Das Ziel einer Knowledge Discovery Applikationen ist es, aus großen Datenmengen maschinell Information und Muster zu extrahieren. Dabei folgen die meisten Applikationen den gleichen Aufbau. Daten werden eingelesen und transformiert und dadurch in eine Form gebracht, die es maschinellen Methoden erlaubt diese auszuwerten, typischerweise organisiert in sogenannten Instanzen und Features. Hier kommt oft das Vector Space Modell zum Einsatz, in dem die Daten in einer Matrix angeordnet werden. Diese Arbeit beschreibt einen Ansatz, der diese limitierte Daten-Repräsentation in einer Reihe von Aspekten erweitert, um die Information innerhalb eines Daten-Satzes zu extrahieren, im Speziellen jene Information, die in der Beziehungen zwischen Features latent vorhanden ist. Eine zwei-dimensionale Matrix kann in einen bi-partiten Graphen transformiert werden. Diese Daten-Struktur kann dann erweitert werden zu einer n-partiten Graph-Struktur, in der Knoten die Features innerhalb des Daten-Satzes repräsentieren. Zusätzliche Flexibilität kann gewonnen werden, indem die Knoten erweitert werden, um zusätzliche Information aufzunehmen, beispielsweise um externe Quellen anzubinden. Typischerweise geht eine allgemeinere, flexiblere Daten-Struktur mit höheren Laufzeit-Anforderungen einher, die oft einen praktischen Einsatz unmöglich macht. Der vorgestellte Ansatz erreicht dieses hohe Maß an Flexibilität, ohne allerdings ein Laufzeitverhalten aufzuweisen, das durch die theoretische Obergrenze der Laufzeitkomplexität vorgegeben ist. Um die praktischen Nutzen des Ansatzes zu demonstrieren, werden eine Reihe von Knowledge Discovery Applikationen vorgestellt. Diese Applikationen unterscheiden sich in dem Ausmaß an benötigter Flexibilität und Größe der verwendeten Datensätze. Um die allgemeine Nützlichkeit des Ansatzes zu unterstreichen, unterscheiden sich die vorgestellten Applikationen auch hinsichtlich ihrer Domäne.
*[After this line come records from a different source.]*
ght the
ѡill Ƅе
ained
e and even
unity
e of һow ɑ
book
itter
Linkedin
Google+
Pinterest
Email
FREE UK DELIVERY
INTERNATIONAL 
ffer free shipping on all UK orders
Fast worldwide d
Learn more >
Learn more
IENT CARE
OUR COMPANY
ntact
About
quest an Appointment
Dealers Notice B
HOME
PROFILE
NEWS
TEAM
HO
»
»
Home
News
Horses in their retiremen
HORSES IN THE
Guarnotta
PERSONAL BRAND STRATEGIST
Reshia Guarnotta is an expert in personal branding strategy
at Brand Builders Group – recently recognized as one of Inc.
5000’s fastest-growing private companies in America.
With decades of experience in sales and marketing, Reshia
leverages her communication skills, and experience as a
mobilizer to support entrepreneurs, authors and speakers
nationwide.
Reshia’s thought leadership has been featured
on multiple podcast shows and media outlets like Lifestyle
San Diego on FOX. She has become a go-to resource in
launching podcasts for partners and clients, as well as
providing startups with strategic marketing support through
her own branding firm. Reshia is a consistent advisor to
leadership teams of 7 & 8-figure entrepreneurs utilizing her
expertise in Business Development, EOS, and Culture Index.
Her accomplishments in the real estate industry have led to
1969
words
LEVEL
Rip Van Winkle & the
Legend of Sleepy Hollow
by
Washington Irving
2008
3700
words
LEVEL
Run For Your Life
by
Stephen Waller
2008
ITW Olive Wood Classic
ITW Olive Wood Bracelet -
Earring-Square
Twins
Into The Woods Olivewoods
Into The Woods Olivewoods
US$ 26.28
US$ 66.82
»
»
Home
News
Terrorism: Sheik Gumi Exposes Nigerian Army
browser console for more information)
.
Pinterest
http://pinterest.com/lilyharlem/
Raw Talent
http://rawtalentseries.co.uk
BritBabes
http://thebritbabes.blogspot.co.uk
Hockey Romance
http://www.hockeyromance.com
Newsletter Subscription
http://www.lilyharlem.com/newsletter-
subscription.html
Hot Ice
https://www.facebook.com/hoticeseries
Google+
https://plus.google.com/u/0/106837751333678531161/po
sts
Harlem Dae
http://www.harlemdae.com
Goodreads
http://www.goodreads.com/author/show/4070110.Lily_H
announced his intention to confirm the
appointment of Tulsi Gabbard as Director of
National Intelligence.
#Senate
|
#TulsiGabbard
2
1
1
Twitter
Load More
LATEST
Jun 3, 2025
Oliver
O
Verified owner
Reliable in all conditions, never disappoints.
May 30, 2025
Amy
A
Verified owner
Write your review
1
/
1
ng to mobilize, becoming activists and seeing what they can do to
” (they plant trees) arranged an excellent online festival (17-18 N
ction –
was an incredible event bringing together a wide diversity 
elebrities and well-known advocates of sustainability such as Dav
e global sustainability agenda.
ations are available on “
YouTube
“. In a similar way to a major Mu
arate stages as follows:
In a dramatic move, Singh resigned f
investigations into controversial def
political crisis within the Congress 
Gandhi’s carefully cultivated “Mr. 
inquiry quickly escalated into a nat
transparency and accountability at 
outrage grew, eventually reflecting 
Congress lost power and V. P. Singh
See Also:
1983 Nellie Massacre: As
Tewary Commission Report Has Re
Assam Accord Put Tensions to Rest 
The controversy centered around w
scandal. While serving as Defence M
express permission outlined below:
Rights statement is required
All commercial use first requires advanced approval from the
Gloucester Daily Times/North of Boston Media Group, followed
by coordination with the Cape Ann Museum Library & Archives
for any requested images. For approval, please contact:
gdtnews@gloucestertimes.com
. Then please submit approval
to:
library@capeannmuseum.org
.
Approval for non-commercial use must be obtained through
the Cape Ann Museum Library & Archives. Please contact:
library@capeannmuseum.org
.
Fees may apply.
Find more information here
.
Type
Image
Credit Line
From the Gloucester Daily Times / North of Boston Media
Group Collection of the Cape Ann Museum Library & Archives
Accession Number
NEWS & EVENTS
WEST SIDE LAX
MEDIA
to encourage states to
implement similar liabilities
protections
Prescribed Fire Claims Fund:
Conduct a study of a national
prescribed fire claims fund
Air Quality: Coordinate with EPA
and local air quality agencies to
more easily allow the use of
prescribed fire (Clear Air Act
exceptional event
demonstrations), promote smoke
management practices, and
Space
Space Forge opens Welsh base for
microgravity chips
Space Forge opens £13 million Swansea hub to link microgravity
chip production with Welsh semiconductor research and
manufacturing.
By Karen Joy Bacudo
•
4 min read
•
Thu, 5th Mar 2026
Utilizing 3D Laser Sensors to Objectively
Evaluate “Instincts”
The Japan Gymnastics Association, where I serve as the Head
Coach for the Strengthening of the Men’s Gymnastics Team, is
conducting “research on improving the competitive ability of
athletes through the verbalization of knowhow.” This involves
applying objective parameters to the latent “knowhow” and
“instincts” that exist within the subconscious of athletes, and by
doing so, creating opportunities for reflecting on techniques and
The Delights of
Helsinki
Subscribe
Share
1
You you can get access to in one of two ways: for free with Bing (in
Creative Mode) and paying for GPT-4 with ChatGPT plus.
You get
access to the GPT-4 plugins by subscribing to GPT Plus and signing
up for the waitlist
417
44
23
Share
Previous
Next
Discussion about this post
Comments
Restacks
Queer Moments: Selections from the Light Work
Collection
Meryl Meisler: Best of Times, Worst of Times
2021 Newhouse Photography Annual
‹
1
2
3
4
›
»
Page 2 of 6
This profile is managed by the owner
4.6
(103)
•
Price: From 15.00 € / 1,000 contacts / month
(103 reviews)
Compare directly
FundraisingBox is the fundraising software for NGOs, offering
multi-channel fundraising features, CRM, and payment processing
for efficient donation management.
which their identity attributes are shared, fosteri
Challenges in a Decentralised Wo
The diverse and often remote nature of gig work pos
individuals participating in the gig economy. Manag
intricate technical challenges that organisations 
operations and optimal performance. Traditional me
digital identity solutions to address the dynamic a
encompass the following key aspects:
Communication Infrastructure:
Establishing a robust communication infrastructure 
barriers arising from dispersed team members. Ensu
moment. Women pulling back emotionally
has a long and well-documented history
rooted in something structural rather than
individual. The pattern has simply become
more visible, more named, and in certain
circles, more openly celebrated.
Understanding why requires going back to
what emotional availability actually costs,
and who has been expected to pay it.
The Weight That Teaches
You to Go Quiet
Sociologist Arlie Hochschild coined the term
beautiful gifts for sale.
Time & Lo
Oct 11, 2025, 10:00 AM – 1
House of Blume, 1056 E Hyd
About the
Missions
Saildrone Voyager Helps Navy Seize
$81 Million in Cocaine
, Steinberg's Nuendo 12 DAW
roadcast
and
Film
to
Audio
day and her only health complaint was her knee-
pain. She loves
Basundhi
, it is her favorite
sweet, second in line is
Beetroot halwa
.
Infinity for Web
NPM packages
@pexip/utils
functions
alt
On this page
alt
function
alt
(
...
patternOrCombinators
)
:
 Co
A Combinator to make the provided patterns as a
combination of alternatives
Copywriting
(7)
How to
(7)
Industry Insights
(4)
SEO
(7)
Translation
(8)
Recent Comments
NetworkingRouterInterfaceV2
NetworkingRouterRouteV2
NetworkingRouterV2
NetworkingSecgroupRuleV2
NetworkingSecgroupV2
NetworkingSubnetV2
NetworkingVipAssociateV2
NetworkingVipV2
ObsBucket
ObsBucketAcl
Diese sind Social Web, Information Retrieval und Natural Language Processing. Startend mit einem Recommender System, das eine einfache Daten-Repräsentation verwendet, steigert sich die Flexibilität bis zu einer komplexen Applikation aus dem Bereich der Sprach-Technologien. Hier werden statistische, semantische und strukturelle Informationen ausgewertet um mehrdeutige Wörter mittels eines unüberwachten Lernverfahrens aufzulösen.